SET TASK —
Reproduce verbatim every row from the start of the rows through the line containing "13:00 | James Holme / %: 45% -> 42%", inclusive.

(Extracted records)

%%

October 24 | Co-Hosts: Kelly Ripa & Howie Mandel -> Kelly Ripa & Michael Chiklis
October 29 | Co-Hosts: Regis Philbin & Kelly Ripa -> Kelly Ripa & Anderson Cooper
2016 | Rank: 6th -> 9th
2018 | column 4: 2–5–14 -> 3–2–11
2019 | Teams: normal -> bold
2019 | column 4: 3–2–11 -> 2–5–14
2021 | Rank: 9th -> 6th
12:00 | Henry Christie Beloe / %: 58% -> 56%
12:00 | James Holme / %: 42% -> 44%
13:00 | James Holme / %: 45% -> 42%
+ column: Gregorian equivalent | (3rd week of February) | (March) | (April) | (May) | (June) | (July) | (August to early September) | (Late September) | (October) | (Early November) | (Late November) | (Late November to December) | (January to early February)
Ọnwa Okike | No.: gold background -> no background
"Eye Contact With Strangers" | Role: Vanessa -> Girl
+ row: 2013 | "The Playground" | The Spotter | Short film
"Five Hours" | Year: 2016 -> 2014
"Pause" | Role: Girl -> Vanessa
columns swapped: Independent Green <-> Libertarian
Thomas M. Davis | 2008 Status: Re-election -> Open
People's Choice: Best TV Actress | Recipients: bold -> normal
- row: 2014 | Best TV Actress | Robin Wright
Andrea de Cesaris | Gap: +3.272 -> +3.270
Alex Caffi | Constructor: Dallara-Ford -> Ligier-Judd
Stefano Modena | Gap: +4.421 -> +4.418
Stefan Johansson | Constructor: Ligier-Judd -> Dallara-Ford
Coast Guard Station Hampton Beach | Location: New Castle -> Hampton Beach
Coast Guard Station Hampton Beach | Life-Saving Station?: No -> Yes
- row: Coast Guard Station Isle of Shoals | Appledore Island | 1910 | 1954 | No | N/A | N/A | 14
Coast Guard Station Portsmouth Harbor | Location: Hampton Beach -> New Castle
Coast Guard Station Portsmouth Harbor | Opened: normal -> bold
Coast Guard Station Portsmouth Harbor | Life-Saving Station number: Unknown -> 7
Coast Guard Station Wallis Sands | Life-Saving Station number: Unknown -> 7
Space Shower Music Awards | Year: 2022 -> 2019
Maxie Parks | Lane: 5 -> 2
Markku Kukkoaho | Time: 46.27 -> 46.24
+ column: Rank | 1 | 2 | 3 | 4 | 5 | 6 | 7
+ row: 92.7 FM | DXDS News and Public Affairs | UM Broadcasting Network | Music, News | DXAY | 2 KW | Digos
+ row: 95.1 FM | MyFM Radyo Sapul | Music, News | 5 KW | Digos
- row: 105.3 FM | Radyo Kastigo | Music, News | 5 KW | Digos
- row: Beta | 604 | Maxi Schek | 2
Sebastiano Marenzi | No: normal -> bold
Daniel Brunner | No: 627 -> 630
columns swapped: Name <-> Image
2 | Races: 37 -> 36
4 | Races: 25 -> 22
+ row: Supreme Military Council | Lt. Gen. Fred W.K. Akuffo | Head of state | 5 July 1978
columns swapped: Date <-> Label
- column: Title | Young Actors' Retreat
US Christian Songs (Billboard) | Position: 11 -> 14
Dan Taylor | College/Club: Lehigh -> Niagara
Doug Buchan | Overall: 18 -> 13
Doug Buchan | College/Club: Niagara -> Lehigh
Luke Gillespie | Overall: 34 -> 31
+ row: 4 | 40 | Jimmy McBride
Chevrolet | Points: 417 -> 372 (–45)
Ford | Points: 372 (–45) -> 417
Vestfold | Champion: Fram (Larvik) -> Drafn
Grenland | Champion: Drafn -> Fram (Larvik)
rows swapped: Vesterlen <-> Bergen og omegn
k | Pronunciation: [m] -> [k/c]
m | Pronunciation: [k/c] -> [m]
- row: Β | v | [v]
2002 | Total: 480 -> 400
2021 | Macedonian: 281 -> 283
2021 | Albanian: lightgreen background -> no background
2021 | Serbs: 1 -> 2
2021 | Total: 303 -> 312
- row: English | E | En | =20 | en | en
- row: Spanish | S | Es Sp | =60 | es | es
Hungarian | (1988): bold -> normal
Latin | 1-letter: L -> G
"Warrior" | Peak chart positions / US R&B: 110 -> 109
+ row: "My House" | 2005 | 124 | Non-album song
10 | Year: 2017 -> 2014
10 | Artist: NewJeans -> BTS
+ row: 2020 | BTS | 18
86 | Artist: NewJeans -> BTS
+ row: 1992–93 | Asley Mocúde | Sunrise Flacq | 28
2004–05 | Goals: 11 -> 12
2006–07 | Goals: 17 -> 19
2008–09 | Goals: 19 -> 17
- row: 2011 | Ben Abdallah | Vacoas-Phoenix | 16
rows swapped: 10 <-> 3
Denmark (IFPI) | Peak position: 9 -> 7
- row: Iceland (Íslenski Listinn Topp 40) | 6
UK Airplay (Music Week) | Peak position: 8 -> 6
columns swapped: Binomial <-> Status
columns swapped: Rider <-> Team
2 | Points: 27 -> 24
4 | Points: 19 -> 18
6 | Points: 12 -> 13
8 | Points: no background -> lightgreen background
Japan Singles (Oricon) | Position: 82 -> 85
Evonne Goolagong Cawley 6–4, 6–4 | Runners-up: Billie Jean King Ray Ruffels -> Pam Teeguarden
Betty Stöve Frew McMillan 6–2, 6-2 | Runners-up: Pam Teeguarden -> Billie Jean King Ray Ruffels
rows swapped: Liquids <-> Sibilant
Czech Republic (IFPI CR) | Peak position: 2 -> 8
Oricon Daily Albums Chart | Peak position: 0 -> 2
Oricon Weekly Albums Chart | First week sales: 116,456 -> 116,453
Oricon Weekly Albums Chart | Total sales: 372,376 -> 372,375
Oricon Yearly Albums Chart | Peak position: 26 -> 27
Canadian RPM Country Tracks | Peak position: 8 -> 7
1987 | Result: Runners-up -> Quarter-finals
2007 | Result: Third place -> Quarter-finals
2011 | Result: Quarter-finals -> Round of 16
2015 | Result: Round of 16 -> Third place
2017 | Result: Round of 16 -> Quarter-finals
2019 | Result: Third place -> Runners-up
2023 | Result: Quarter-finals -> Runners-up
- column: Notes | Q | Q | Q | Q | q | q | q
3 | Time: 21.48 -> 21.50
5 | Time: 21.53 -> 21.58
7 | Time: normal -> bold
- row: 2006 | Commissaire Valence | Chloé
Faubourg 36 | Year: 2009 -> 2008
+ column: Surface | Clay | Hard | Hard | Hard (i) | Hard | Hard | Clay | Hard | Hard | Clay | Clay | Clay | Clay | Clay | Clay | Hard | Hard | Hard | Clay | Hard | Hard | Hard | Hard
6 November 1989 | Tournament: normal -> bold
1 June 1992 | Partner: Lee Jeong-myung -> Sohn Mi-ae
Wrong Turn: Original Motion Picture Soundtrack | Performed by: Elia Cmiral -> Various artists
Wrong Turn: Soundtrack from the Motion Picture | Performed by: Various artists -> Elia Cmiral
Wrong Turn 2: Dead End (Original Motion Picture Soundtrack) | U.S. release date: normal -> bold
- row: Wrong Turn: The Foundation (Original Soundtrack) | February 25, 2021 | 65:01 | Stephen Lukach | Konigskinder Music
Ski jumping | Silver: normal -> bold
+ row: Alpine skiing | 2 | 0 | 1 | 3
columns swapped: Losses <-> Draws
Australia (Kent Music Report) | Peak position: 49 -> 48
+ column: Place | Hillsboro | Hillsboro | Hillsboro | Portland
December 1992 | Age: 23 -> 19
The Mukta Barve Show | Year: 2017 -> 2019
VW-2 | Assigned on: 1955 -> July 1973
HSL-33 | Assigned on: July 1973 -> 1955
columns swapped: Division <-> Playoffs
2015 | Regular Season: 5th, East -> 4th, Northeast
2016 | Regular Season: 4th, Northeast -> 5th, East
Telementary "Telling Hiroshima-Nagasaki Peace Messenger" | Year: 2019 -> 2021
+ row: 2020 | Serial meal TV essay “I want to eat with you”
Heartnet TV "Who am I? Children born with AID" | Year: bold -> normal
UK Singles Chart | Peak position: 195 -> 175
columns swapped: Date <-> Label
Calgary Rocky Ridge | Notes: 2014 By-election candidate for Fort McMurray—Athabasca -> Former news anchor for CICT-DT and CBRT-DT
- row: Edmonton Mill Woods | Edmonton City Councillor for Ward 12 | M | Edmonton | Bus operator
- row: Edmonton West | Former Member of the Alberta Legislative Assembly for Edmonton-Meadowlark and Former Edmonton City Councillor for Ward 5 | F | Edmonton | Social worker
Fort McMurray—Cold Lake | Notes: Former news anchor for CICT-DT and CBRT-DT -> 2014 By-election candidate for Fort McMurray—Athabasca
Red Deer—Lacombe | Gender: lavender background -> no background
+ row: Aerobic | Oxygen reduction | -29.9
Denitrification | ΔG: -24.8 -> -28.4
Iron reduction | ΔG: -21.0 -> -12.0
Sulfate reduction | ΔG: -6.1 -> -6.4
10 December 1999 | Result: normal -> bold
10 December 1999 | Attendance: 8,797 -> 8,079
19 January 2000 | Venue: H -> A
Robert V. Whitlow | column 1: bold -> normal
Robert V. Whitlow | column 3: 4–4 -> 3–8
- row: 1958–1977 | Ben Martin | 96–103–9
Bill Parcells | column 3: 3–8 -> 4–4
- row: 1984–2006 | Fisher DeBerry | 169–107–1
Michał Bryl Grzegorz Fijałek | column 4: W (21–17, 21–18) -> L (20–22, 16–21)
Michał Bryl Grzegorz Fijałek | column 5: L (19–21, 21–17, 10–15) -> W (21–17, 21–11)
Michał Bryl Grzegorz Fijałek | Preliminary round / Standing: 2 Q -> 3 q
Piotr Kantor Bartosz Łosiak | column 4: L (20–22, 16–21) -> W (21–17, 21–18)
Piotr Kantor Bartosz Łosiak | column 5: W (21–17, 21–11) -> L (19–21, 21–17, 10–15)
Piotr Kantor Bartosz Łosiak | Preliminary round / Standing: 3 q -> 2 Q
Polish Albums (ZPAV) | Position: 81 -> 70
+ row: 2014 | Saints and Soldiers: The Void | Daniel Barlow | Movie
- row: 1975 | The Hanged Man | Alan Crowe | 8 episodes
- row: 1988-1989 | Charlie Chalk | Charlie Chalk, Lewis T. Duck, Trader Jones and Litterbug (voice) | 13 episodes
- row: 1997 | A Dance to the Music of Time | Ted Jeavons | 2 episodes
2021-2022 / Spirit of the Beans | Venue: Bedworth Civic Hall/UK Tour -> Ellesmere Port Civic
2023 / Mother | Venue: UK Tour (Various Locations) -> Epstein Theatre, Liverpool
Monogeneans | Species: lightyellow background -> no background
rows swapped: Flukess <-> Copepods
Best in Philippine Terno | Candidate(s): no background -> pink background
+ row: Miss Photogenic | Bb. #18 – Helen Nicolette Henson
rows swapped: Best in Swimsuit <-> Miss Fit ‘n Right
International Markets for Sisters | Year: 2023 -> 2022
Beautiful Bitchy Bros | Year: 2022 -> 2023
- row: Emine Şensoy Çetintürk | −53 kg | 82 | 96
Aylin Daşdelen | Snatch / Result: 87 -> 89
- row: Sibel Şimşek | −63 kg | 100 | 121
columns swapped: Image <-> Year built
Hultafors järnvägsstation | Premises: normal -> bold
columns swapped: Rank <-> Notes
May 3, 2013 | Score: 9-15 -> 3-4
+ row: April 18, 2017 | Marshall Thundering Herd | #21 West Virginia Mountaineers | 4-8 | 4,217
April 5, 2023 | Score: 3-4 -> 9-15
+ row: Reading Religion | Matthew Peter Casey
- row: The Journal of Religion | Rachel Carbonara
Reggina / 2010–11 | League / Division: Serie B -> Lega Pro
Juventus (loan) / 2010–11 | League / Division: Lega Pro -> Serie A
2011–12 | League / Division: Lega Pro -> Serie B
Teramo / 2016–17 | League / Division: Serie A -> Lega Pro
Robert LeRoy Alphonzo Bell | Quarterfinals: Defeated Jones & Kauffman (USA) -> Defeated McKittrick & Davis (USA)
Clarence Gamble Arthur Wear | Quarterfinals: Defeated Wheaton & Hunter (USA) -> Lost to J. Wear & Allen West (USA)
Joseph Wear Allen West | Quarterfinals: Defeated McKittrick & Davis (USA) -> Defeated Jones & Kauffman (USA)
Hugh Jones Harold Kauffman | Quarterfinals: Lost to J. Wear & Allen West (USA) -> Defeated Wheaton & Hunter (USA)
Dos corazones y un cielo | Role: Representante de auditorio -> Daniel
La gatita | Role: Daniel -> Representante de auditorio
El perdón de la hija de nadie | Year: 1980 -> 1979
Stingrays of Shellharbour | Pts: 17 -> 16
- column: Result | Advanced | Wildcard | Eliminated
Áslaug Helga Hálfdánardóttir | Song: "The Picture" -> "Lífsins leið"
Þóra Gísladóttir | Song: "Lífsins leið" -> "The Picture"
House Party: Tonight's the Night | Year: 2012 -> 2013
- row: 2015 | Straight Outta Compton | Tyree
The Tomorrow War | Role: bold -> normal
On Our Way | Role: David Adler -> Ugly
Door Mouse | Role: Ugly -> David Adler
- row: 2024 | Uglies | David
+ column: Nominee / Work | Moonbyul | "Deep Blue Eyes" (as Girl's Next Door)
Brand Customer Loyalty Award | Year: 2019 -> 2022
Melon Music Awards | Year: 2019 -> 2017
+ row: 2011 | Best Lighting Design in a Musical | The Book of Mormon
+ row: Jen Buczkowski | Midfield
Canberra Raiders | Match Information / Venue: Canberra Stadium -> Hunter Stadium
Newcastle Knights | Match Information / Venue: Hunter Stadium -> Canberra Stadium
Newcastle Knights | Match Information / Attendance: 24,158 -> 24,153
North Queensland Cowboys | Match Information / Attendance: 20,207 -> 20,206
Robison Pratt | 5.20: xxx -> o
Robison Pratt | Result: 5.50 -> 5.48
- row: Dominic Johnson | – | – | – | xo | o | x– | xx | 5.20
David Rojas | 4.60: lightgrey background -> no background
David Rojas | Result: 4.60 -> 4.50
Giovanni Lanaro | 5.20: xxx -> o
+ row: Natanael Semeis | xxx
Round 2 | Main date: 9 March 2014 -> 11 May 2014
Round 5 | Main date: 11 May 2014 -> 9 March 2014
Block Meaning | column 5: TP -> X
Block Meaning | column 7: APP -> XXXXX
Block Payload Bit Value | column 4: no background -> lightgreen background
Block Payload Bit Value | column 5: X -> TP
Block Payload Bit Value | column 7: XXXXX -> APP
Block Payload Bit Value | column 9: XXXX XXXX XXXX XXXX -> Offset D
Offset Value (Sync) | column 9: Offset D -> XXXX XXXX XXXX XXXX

%%

FULL RESPONSE —
October 24 | Co-Hosts: Kelly Ripa & Howie Mandel -> Kelly Ripa & Michael Chiklis
October 29 | Co-Hosts: Regis Philbin & Kelly Ripa -> Kelly Ripa & Anderson Cooper
2016 | Rank: 6th -> 9th
2018 | column 4: 2–5–14 -> 3–2–11
2019 | Teams: normal -> bold
2019 | column 4: 3–2–11 -> 2–5–14
2021 | Rank: 9th -> 6th
12:00 | Henry Christie Beloe / %: 58% -> 56%
12:00 | James Holme / %: 42% -> 44%
13:00 | James Holme / %: 45% -> 42%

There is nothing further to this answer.